Looks brilliant - what a nice place to have as your own


----------



## euge07 (Jan 15, 2011)

dhali said:


> Very nice . Where did you buy the black ramps from ?


I am in Northern Ireland. I got the ramps with the lift from Down Garage Equipment. They are quite expensive at £250+Vat



Derekh929 said:


> Loving the clean look with grey and white, that ramp looks great is that the race ramps you got for low cars? Is that a 3ton one?


Yes it is 3tonne. Lifts up to 1metre high. It is fantastic when working!
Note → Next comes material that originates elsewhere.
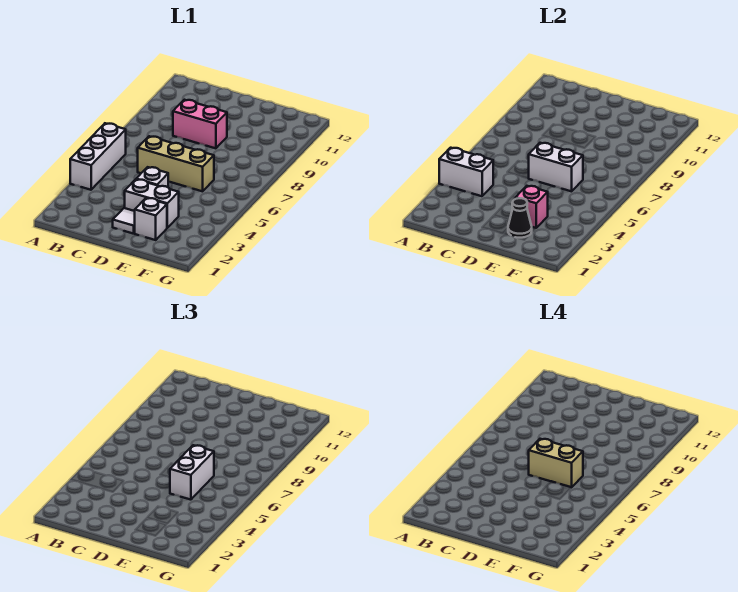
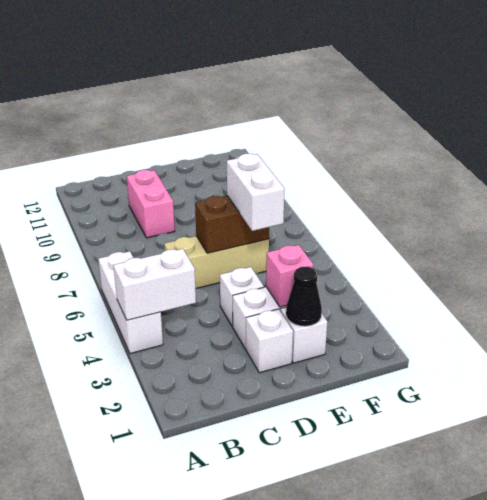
pink 1x2 brick [173,100,227,148] -> pink 1x2 brick turned to [127,170,175,238]
white 1x1 tile [113,208,135,234] -> white 1x1 brick [246,309,293,373]
white 1x2 brick [528,143,583,191] -> brown 1x2 brick [195,196,269,253]
tan 1x2 brick [529,439,583,487] -> none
I do alot of machine polishing so it is very welcomed lol. Yes the ramps are for low cars


----------



## TGi (Oct 15, 2012)

No 50/50 shot or before and after pictures :wall:

Only pulling your leg, looks great and read for many years of graft going on in there. Fair play


----------



## Itstony (Jan 19, 2018)

yeah ..... sweet! :thumb:


----------



## Soul boy 68 (Sep 8, 2013)

Oh my God! :argie: my dream garage right there.


----------



## beatty599 (Sep 18, 2016)

euge07 said:


> I am in Northern Ireland. I got the ramps with the lift from Down Garage Equipment. They are quite expensive at £250+Vat
> 
> Must give them a shout I've after a lift myself! Is that the Twin Busch S3-10E?


----------



## JordanE (Jun 26, 2013)

tbh i was expecting it to be bigger! haha! 

amazing man cave! or women cave, or gender neutral cave.. etc


----------



## Cookies (Dec 10, 2008)

euge07 said:


> I am in Northern Ireland. I got the ramps with the lift from Down Garage Equipment. They are quite expensive at £250+Vat
> 
> Yes it is 3tonne. Lifts up to 1metre high. It is fantastic when working! I do alot of machine polishing so it is very welcomed lol. Yes the ramps are for low cars


£250? I think you might just have missed a '0' off the end there mate lol. And here was me getting all excited!!
The garage looks absolutely incredible. Fantastic space. Health to enjoy.

Cooks

Sent from my SM-G950F using Tapatalk


----------



## Andyblue (Jun 20, 2017)

Looks amazing. Oh to have a space like that


----------